General Election 2010: £40 million bet on outcome
British voters have wagered more than £40 million on the outcome of the General Election, despite predictions that it could be the closest for a generation.
There has been a reported four fold increase in the number of bets being placed, compared to the 2005 campaign.
Punters have been gambling on a wide range of outcomes with most of the money being wagered on a hung parliament or Conservative majority.
One punter placed a £5,000 bet with William Hill that Gordon Brown would stay in Downing Street with an overall majority.
With odds of 14/1 the anonymous gambler, who placed the bet in Clapham, south London, stands to win £75,000 if Labour defies the polls.
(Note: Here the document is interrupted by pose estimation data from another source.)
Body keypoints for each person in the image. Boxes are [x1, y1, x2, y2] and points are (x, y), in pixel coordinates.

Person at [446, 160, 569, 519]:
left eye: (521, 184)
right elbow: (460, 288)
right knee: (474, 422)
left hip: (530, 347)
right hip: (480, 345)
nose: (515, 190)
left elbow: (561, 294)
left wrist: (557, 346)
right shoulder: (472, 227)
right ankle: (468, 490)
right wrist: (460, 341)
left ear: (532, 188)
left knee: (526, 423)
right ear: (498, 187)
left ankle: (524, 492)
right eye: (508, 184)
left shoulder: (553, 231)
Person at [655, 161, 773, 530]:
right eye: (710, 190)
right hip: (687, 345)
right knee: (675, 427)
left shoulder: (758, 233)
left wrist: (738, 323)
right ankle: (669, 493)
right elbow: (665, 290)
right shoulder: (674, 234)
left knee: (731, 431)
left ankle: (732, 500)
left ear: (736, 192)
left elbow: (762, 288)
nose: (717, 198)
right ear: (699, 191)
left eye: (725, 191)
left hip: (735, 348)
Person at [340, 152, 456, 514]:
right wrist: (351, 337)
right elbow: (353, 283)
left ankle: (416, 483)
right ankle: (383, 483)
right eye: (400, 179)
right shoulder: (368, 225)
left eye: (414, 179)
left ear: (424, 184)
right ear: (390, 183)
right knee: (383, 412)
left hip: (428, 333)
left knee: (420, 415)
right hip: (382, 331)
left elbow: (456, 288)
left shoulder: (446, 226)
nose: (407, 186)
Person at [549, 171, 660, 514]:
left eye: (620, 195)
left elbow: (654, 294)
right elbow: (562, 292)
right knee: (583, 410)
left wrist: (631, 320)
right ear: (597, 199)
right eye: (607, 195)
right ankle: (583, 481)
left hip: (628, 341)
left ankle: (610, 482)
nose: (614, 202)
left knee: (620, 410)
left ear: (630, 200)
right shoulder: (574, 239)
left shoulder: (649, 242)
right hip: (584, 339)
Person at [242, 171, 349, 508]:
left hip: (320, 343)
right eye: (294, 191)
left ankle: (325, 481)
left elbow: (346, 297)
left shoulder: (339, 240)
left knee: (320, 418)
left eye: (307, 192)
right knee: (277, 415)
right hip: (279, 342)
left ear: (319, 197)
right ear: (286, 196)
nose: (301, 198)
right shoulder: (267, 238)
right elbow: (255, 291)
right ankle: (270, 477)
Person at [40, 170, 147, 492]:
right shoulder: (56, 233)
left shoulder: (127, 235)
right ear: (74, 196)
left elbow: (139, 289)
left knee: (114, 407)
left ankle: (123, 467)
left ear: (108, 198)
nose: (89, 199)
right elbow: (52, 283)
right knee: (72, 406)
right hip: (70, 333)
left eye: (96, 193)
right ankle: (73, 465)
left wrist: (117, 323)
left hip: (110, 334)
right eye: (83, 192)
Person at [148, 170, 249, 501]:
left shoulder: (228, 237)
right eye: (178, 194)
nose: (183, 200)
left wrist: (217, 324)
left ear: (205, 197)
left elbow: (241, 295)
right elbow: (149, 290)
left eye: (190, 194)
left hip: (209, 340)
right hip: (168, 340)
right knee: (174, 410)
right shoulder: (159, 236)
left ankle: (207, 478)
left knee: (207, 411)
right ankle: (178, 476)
Elsewhere however a large amounts of cash have been placed on a David Cameron win, leaving the bookmakers nervous.
William Hill reported taking a £6,000 bet from one voter on an overall Conservative majority, which with odds of 6/4 would see them walk away with £15,000.
In another far less risky bet, a client of William Hill placed £10,000 on Liberal Democrat leader Nick Clegg retaining his Sheffield Hallam seat.
With odds of 1/50, the punter stands to make a £200 profit.
William Hill spokesman Graham Sharpe said: "Traditionally over recent years political betting has been for political anoraks, but all of a sudden people have been given food for thought."
As the polls opened across Britain, William Hill insists the outcome remained to close to call.
We have also offered odds of a million to one that Monster Raving Loony Party leader Alan Hope will be the next prime minister.